JOB -
Return every line from the listing where the word "контрольных" occurs.

START DATA SHOWN

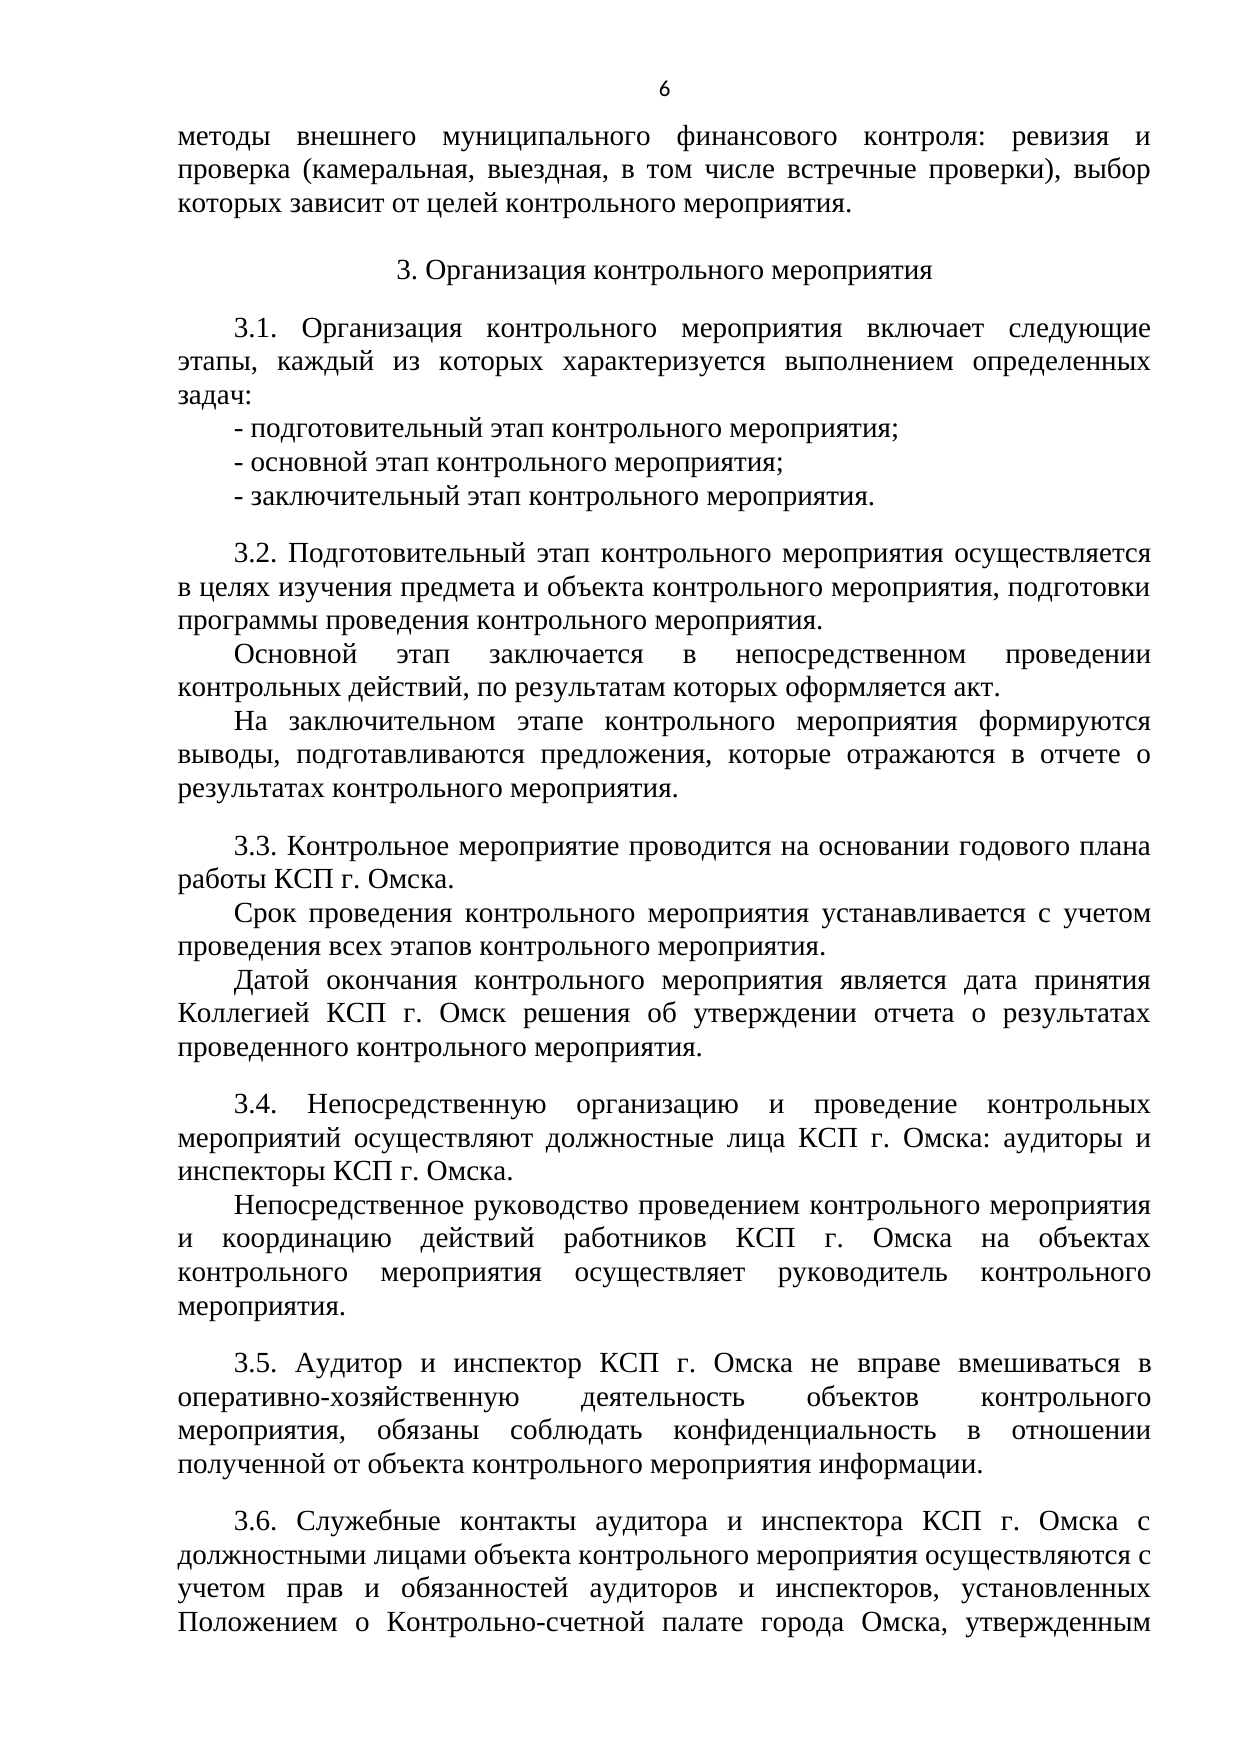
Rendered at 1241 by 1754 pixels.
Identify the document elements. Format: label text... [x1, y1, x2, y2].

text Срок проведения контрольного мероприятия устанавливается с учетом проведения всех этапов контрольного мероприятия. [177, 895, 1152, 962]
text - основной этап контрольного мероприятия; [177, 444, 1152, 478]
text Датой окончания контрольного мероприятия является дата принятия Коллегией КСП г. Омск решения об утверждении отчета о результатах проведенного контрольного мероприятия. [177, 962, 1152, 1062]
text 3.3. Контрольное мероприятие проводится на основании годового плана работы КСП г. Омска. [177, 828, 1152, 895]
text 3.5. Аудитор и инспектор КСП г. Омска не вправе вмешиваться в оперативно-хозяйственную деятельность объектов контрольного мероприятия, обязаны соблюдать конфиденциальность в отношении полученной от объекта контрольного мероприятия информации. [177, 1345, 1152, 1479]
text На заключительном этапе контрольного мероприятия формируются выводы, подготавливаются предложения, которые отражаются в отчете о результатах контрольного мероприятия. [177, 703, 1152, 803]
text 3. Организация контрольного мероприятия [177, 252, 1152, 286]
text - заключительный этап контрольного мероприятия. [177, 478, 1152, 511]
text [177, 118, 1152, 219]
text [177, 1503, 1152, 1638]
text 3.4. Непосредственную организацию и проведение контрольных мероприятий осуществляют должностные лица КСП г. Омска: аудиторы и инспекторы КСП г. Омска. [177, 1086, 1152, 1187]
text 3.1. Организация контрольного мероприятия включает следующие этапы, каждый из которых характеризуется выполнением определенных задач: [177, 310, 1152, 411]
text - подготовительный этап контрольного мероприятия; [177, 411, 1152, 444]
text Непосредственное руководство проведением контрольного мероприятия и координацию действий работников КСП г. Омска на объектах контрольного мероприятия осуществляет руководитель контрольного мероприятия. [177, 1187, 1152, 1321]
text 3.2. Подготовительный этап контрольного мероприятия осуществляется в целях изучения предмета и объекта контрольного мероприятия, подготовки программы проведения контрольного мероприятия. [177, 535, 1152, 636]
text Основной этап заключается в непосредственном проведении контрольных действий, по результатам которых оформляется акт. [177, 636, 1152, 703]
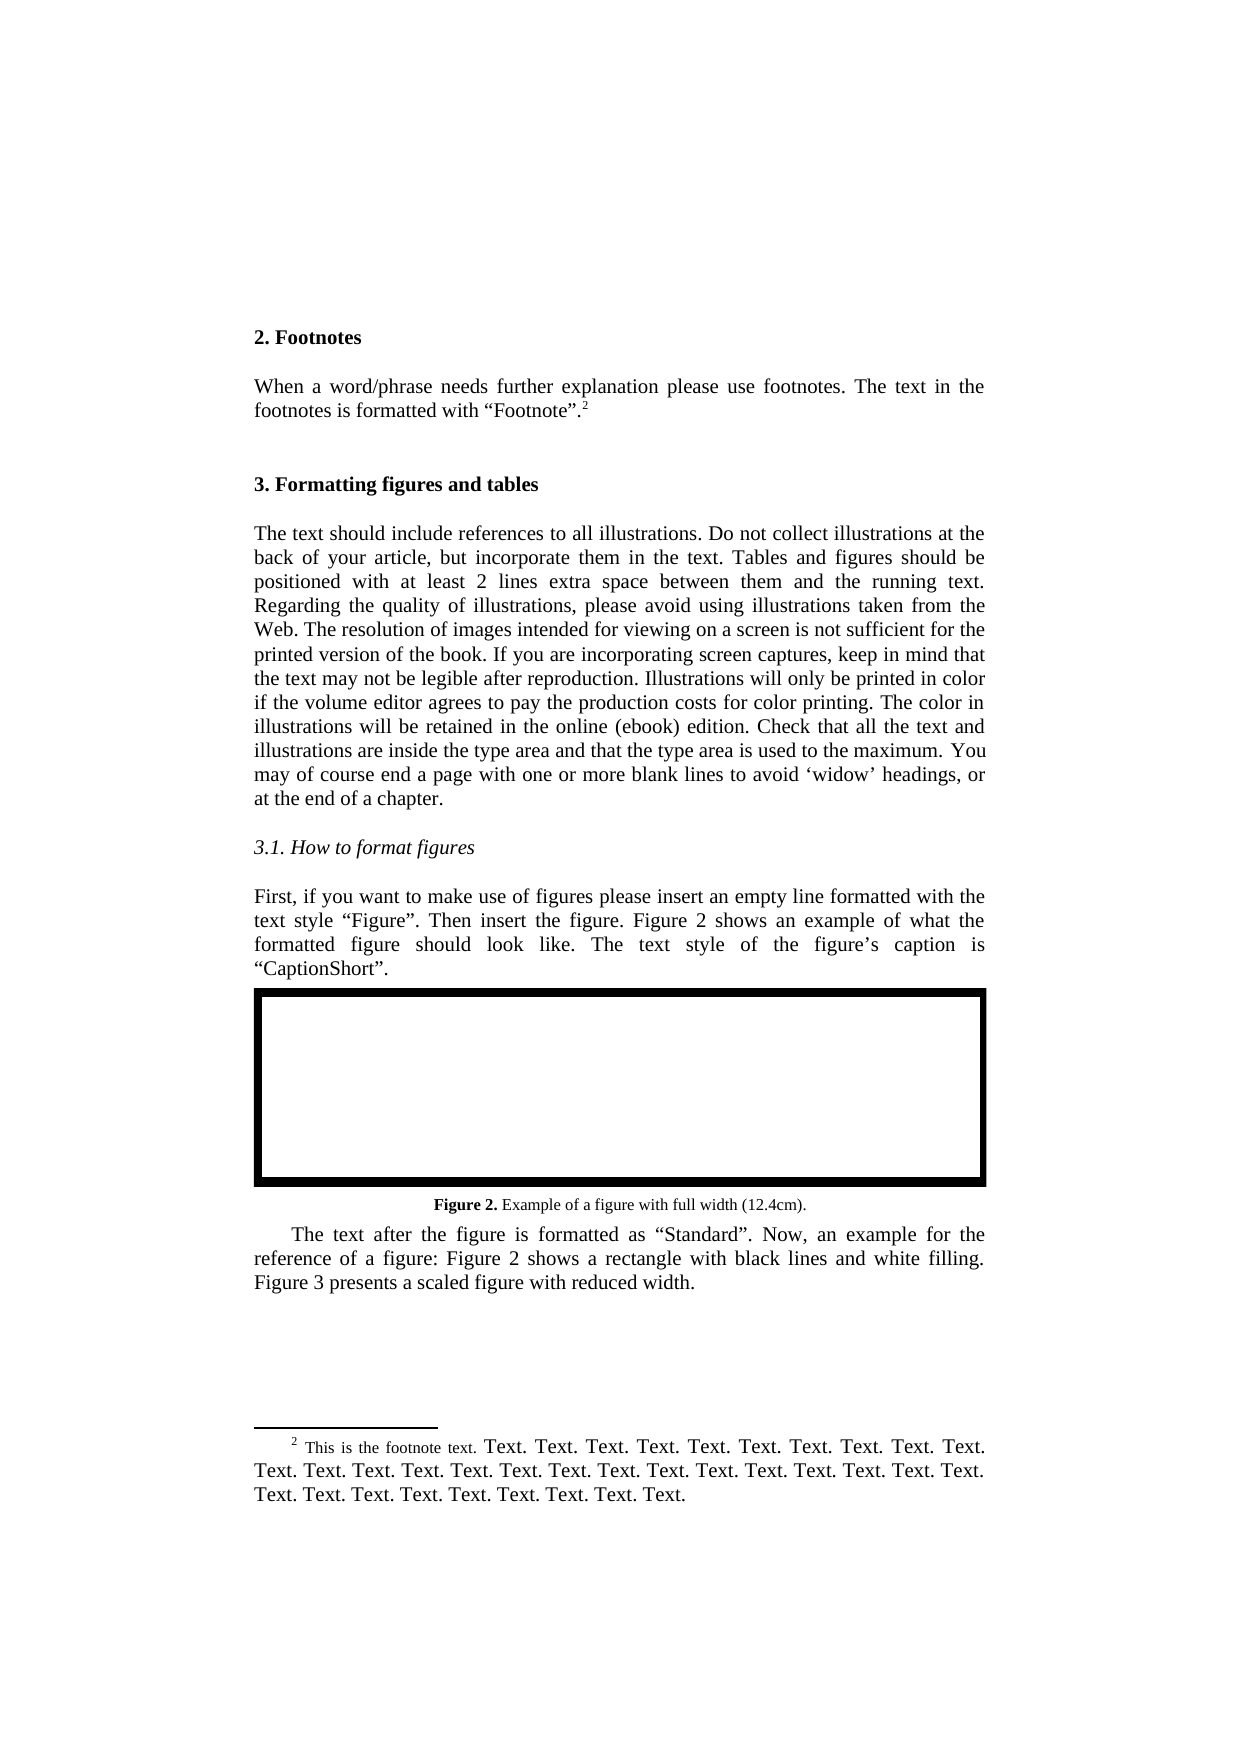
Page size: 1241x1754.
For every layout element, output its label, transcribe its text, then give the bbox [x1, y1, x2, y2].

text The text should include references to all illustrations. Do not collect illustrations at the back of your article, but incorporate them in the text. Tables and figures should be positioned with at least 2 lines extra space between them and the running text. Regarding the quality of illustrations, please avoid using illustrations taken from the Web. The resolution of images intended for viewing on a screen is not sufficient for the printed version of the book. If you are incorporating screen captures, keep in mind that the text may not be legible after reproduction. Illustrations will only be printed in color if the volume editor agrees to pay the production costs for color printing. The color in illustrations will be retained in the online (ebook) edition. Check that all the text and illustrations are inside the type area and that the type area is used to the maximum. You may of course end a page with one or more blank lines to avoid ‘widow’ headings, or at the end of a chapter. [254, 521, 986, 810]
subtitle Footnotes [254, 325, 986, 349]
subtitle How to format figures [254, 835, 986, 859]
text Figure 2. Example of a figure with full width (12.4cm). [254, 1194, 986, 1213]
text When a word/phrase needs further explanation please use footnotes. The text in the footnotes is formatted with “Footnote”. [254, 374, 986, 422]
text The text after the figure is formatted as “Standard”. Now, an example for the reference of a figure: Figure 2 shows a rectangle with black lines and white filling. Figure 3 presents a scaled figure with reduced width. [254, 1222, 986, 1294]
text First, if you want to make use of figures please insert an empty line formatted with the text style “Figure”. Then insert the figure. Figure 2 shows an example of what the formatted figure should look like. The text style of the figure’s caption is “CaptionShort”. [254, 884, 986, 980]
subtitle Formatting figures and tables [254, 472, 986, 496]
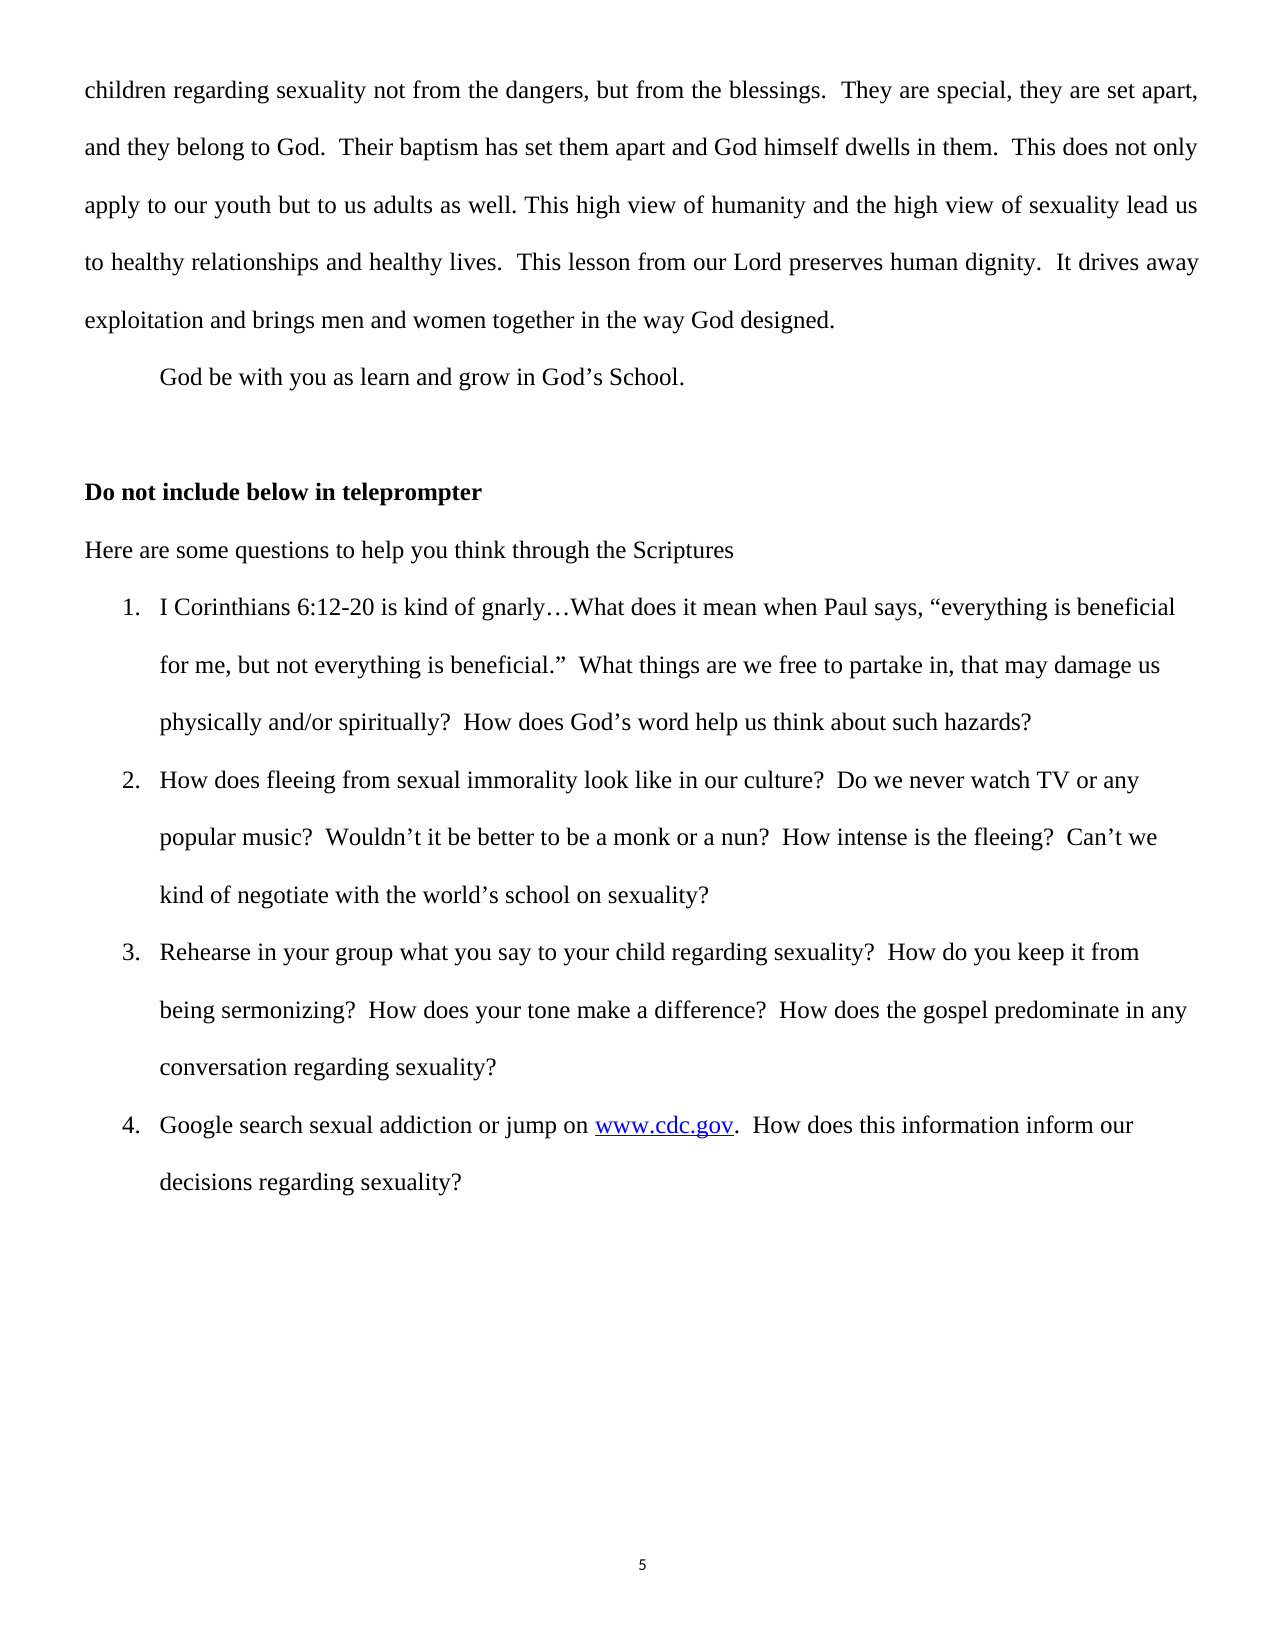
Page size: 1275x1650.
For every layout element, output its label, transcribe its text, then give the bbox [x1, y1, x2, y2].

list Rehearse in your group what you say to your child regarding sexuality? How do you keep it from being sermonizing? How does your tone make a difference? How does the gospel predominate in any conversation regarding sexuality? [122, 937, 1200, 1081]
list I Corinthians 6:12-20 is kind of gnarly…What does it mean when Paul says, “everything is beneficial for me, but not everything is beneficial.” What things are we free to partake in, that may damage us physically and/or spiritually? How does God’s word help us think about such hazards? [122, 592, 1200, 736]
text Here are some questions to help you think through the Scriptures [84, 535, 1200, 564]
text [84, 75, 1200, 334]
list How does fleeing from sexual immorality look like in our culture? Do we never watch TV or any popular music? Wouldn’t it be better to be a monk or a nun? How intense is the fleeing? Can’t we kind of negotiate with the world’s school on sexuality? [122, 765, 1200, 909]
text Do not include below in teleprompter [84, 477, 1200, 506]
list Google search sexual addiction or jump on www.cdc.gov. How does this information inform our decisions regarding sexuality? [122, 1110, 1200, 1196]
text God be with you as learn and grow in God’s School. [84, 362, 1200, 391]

END DATA SHOWN

TASK RESULT -
text 3.4. Непосредственную организацию и проведение контрольных мероприятий осуществляют должностные лица КСП г. Омска: аудиторы и инспекторы КСП г. Омска. [177, 1086, 1152, 1187]
text Основной этап заключается в непосредственном проведении контрольных действий, по результатам которых оформляется акт. [177, 636, 1152, 703]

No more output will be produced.